● **The problem**
Reproduce only the lines of the material below that start at the line containing "thumb tip: (967, 944)" and stop at the line containing "pinky dip: (1136, 1062)". Keep both end lines.

[[ Exercise material open ]]

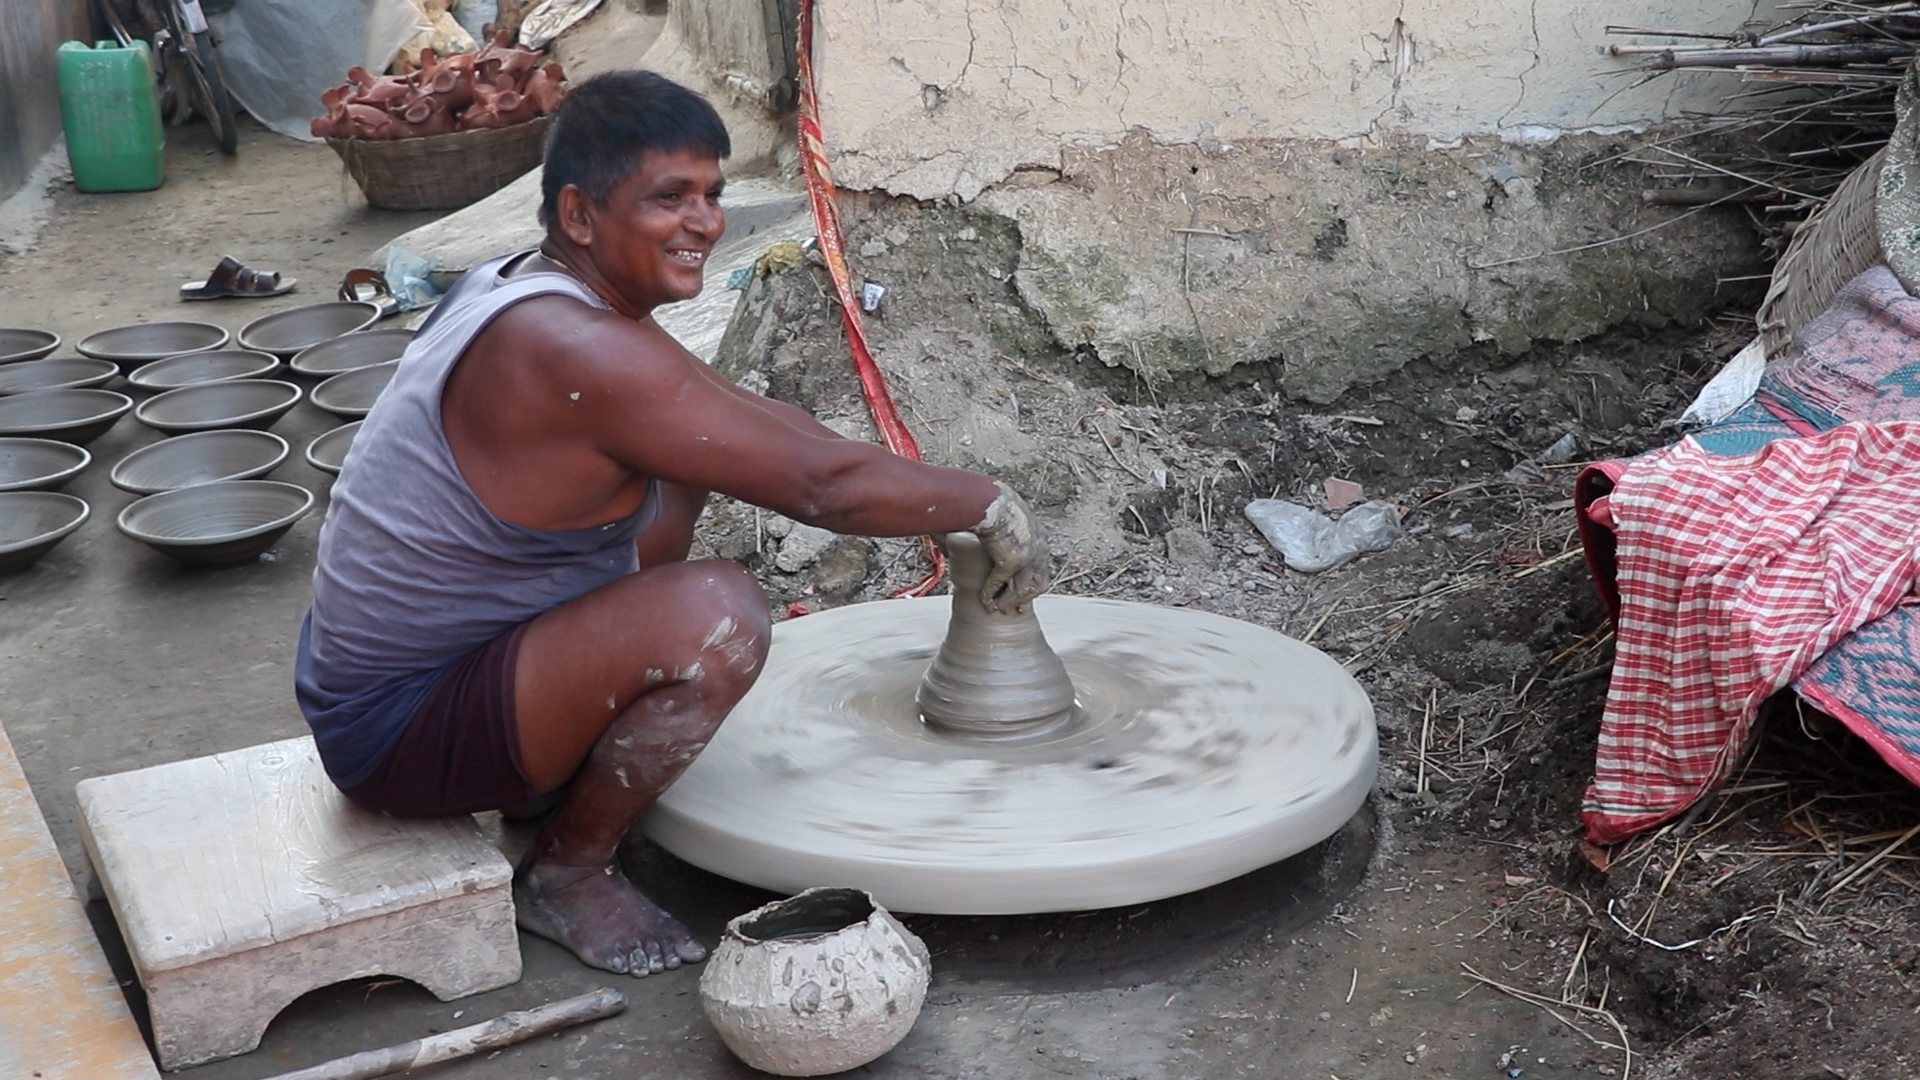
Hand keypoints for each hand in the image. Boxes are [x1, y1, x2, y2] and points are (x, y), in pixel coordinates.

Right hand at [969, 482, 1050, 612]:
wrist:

[[ Exercise material closed ]]
[[ Exercise material open ]]

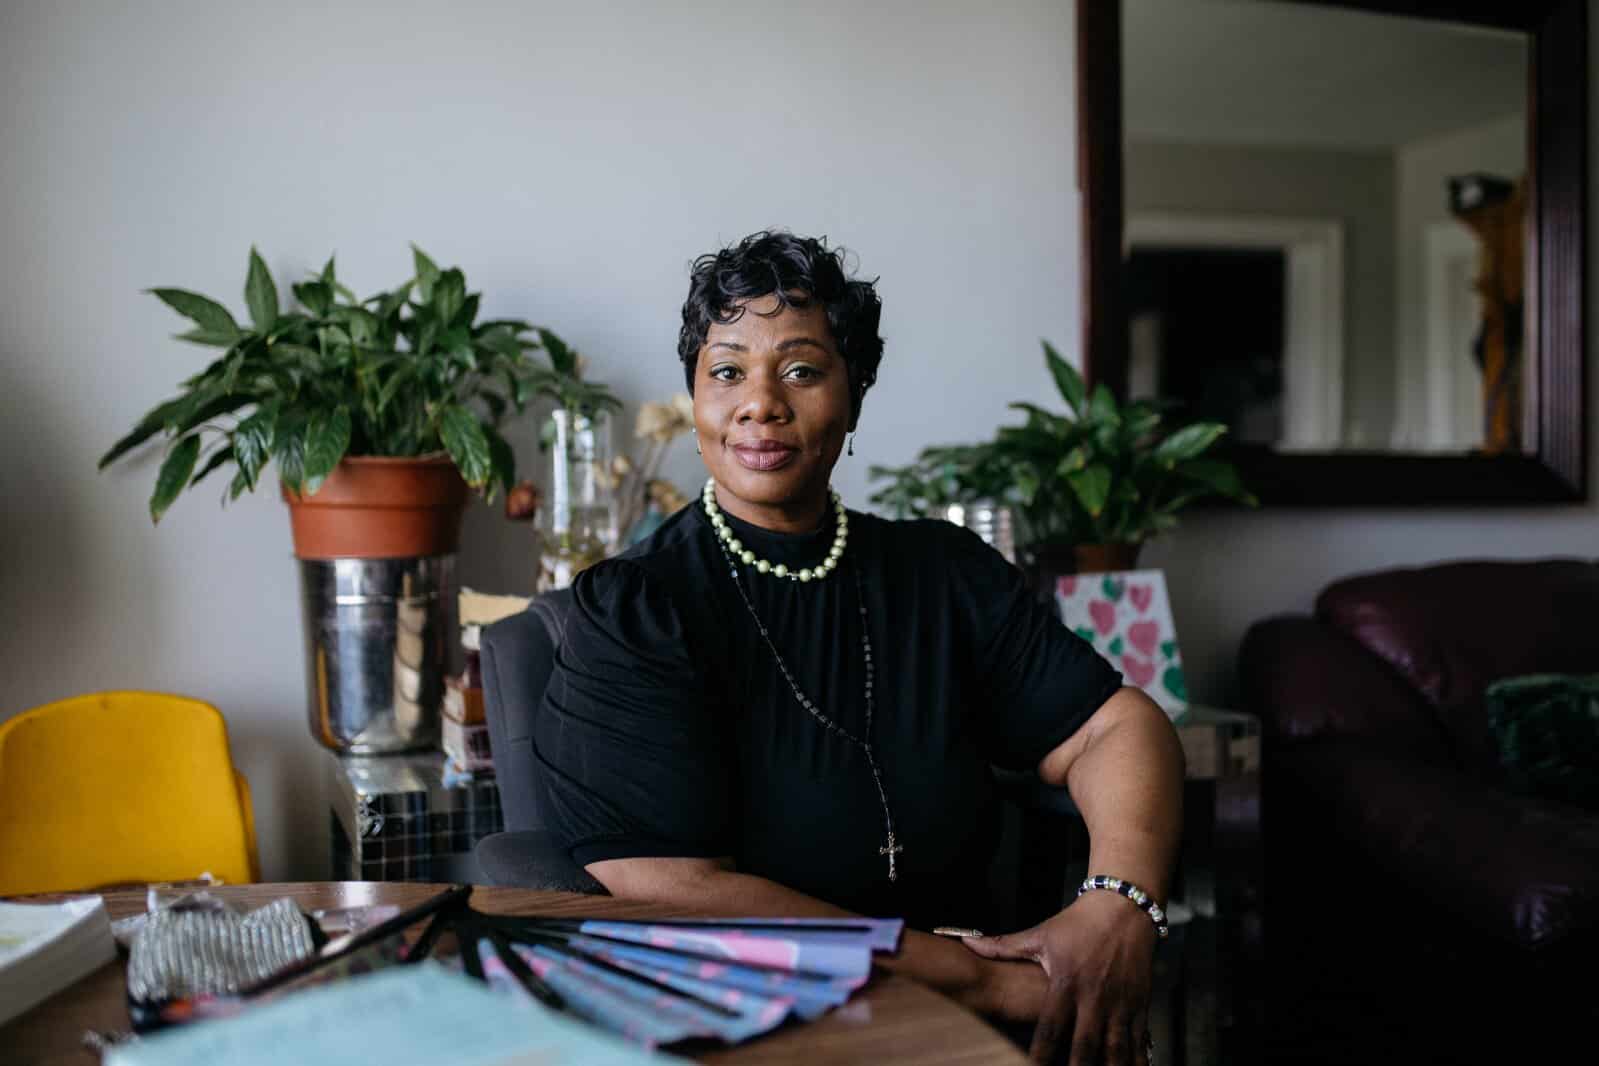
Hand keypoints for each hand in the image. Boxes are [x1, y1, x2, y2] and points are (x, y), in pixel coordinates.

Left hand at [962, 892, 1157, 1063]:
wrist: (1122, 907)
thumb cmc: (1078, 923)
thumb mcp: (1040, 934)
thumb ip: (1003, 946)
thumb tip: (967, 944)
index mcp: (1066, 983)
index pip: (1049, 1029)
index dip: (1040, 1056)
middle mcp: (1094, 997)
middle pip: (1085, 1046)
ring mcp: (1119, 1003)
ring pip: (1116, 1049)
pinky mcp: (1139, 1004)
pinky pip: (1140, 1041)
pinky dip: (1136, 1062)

[[ Exercise material closed ]]

● **Result for this task**
thumb tip: (967, 944)
index mcp: (1066, 983)
index pip: (1049, 1029)
index dip: (1040, 1056)
middle mcp: (1094, 997)
middle pip: (1085, 1046)
ring mcp: (1119, 1003)
ring pip: (1116, 1049)
pinky mcp: (1139, 1004)
pinky pip: (1140, 1041)
pinky dip: (1136, 1062)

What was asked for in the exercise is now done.